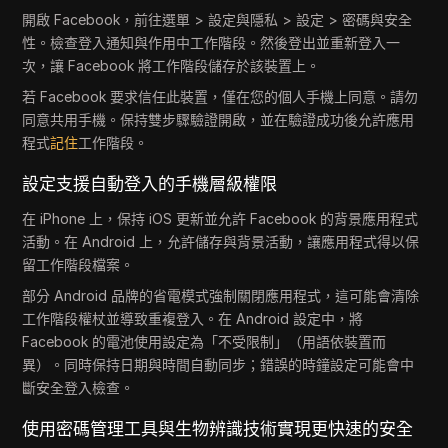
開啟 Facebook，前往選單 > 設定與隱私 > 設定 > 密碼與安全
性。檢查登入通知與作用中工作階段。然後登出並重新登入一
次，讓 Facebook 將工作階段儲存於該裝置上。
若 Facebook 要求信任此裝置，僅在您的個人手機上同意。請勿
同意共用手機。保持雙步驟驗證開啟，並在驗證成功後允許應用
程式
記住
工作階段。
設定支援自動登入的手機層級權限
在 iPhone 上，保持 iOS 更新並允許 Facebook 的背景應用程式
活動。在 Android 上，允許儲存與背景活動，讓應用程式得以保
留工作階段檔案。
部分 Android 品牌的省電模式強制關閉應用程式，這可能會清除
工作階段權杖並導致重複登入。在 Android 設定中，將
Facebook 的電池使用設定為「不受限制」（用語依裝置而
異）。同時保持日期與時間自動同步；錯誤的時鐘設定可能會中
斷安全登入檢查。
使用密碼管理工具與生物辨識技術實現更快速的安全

★ ★ ★ ★ ★ ★ ★

From the line that contains "在 iPhone 上，保持 iOS 更新並允許 Facebook 的背景應用程式" through the last line of the listing, every line is to be restated word for word, both ends included.

§ Problem solution:
在 iPhone 上，保持 iOS 更新並允許 Facebook 的背景應用程式
活動。在 Android 上，允許儲存與背景活動，讓應用程式得以保
留工作階段檔案。
部分 Android 品牌的省電模式強制關閉應用程式，這可能會清除
工作階段權杖並導致重複登入。在 Android 設定中，將
Facebook 的電池使用設定為「不受限制」（用語依裝置而
異）。同時保持日期與時間自動同步；錯誤的時鐘設定可能會中
斷安全登入檢查。
使用密碼管理工具與生物辨識技術實現更快速的安全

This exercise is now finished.